Owners can sell, transfer, or gift their shares, something LLC owners cannot. There can be no more than 100 shareholders/owners of S Corporation, but family members who own shares are treated as one shareholder when counting. Subsequent corporations, subchapter C or S, continue indefinitely unless formally disbanded. Death does not automatically dissolve the company, while an LLC terminates if one of the owners retires, resigns, dies or goes bankrupt, but can be reformed if desired.

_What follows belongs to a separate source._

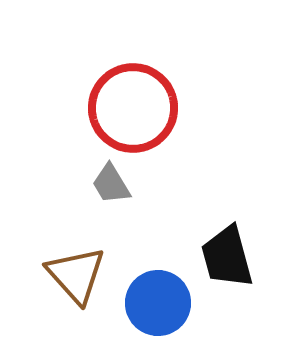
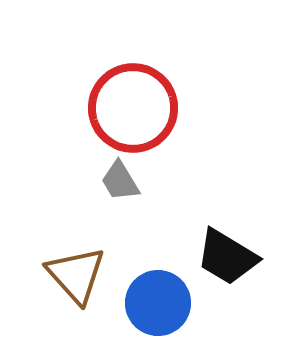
gray trapezoid: moved 9 px right, 3 px up
black trapezoid: rotated 44 degrees counterclockwise
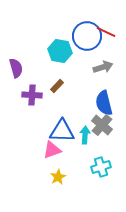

On the downside, S Corporations have stricter guidelines than LLCs. Owner must be a US citizen or reside in the US. There is only one class of stock and depending on the state you are in, there may be additional state taxes. Businesses that earn 25% or more of gross income from passive income (eg rental income) and those that receive 95% or more of gross income from exports are prevented from forming an S Corporation.
Owners of S Corporations must also hold annual meetings of the board of directors and shareholders and keep minutes. Furthermore, the owner must strictly separate personal and corporate bank accounts. Failure to comply with all requirements may result in confiscation of S Corporation status and the IRS seeking.
So which legal entity is best for your organization? Throughout the life of your business, it is wise to reflect on your plans for the future in terms of income, growth, exit strategies and taxes and institute legal structures that will enhance your position.